Positive tests for "certain substances (i.e., opiates and amphetamines) may trigger the need for further examination by a licensed medical review officer to determine whether the substances were legitimately present in the applicant due to a valid prescription, and whether the prescription was being properly followed," the draft states.
The front-end cost of the initial test is estimated in the DCF draft to run "approximately $10." That's roughly half the expense of earlier estimates.
"Applicants are responsible for the initial cost of the drug screen ... Applicants will become eligible to receive cash benefits upon the submission of a negative drug screen and be reimbursed for the initial cost in their first TANF cash benefit payment."
The draft goes on to stipulate that applicants who register a positive drug screen can have the results checked through a second, confirmatory test.
"The confirmatory test is estimated to cost approximately $30 and will be reimbursed to the applicant if the results determine that the initial drug screen was incorrect," the draft states.
If the results for the presence of controlled substances must be further analyzed, the price goes up sharply.
"The cost of an exam by a medical review officer is approximately $100. Should the medical review officer determine that the chemical substances were properly consumed by the applicant, DCF will reimburse the applicant for the cost of the exam," the draft states.
Positive tests also can instigate a series of punitive or investigative actions by DCF.
- An applicant who tests positive for drugs will be ineligible to receive benefits for a year from the date of the first positive drug test and three years from the date of a second initial positive drug test.
- Upon receipt of a failed drug test, an applicant will receive information regarding locally available substance-abuse treatment programs.
- DCF will also make a cursory review to determine whether further inquiry is needed into the safety of the minor children in the applicant’s care. If DCF possesses information regarding the applicant or minor children in the applicant’s care which, coupled by the failed drug test, indicate any reason for further concern, DCF may initiate a “Parent Needing Assistance” contact with the applicant to ensure the safety of the applicant and any minor children.
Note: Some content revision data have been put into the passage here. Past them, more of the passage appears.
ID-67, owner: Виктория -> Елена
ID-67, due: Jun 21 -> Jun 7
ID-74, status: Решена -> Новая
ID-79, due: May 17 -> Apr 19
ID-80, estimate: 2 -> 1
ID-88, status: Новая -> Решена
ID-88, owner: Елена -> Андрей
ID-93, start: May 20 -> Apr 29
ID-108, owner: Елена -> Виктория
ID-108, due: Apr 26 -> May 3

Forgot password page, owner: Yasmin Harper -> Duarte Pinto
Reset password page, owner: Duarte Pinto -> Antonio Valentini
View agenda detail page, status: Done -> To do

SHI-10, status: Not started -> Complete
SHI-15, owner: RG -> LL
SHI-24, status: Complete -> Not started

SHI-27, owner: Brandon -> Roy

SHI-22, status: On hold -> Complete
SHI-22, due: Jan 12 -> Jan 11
- Should DCF discover further information indicating that the applicant or children in the applicant’s care are in jeopardy, it may initiate contact through the Florida Abuse Hotline.
The draft states that applicants must consent to the release of their drug test results to DCF and notes that a positive result may be shared with the DCF Florida Abuse Hotline resulting in a child protective investigation.
"Should an applicant become ineligible to receive benefits due to results of a positive drug test, the applicant may elect to designate a protective payee through whom benefits could be administered. The protective payee designated by the applicant also must submit a negative drug screen to DCF as a condition of eligibility," the draft says.
DCF spokesman Joe Follick said the agency has not yet finalized a list of approved labs that will administer and analyze the drug tests.
Follick said DCF is working with substance-abuse centers to develop the list and expects to have a roster up by July 1.
"That won't prohibit us from adding qualified labs as time goes on," he added.
Despite the additional layers of monitoring and enforcement triggered by drug screens, DCF officials say they expect any net expenses to be absorbed by the agency's current budget.
Roughly 50,000 Florida families (93,000 individuals) receive TANF benefits, at an average payout of $240 per month.
Gov. Rick Scott, who signed the enabling legislation (House Bill 353) into law, campaigned on a pledge to remove drug users from the state's welfare rolls. So far, TANF is the only program covered.